**INSTRUCTIONS TO FOLLOW**
Can you lay out the listing as a Markdown table with the columns Row and Line, starting at the line that contains "destination_state (input_a)" and ending at the last line of the listing? Number each row, skip blank lines, and leave the pictures out.
------
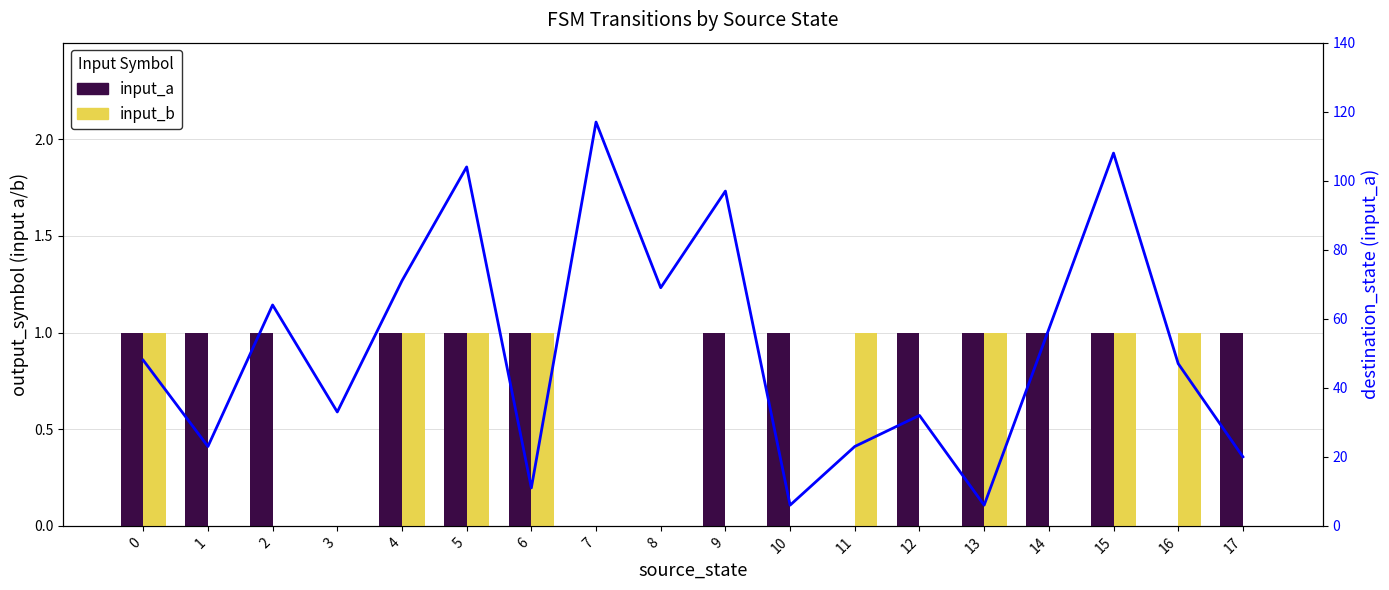

Which series has the widest spread of values?

destination_state (input_a)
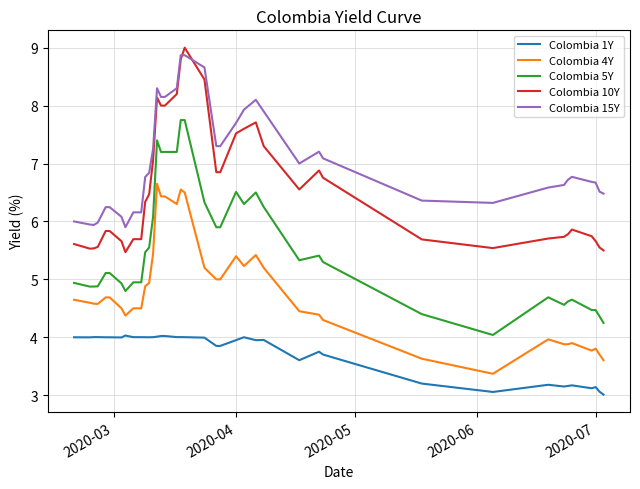

Which series has the widest spread of values?

Colombia 5Y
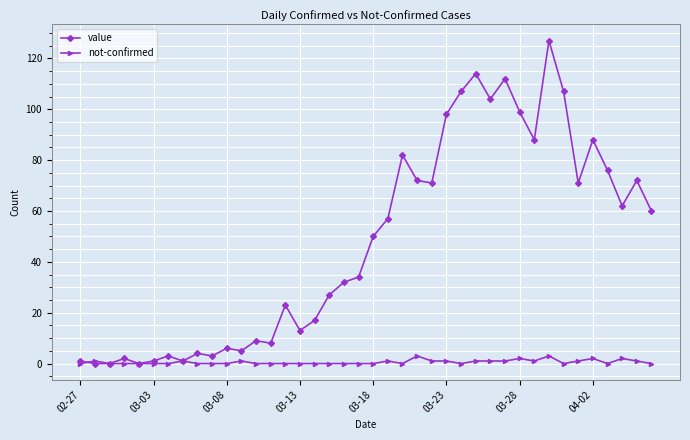

Which series has the largest range (max minus min)?

value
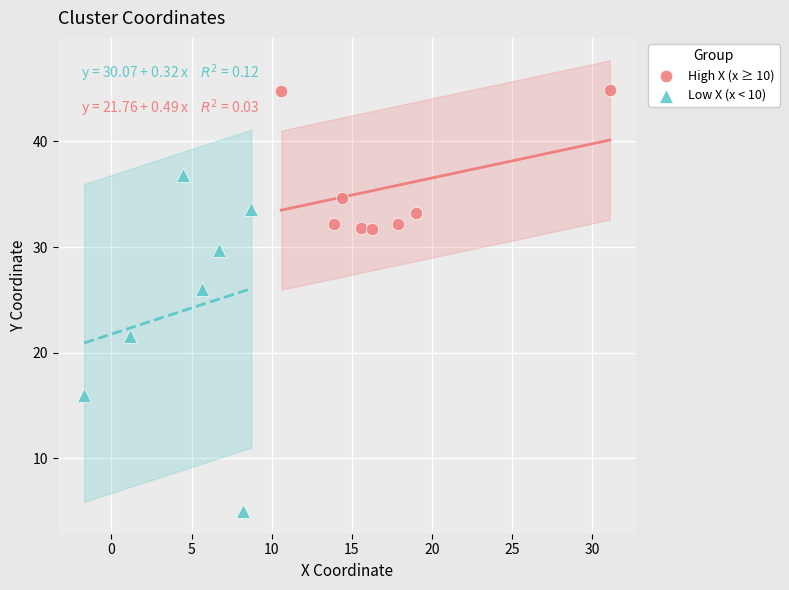

Which series has the widest spread of Y values?

Low X (x < 10)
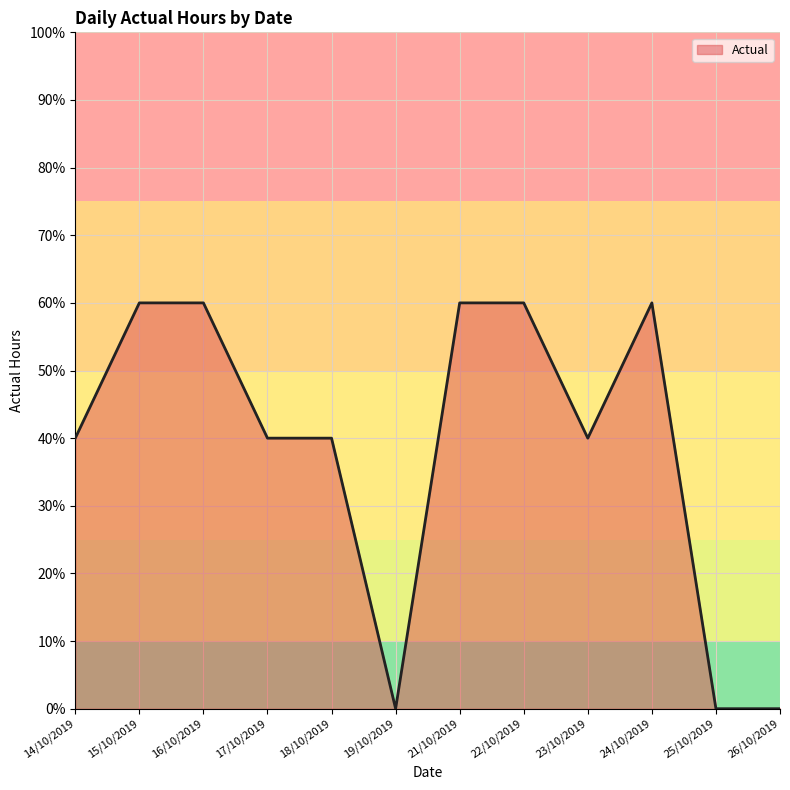

How many points are lower than both their immediate neighbors (excluding endpoints)?

2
------
**FINISHED EXERCISE**
| Row | Line |
|---|---|
| 1 | destination_state (input_a) |
| 2 | Which series has the widest spread of values? |
| 3 | Colombia 5Y |
| 4 | Which series has the largest range (max minus min)? |
| 5 | value |
| 6 | Which series has the widest spread of Y values? |
| 7 | Low X (x < 10) |
| 8 | How many points are lower than both their immediate neighbors (excluding endpoints)? |
| 9 | 2 |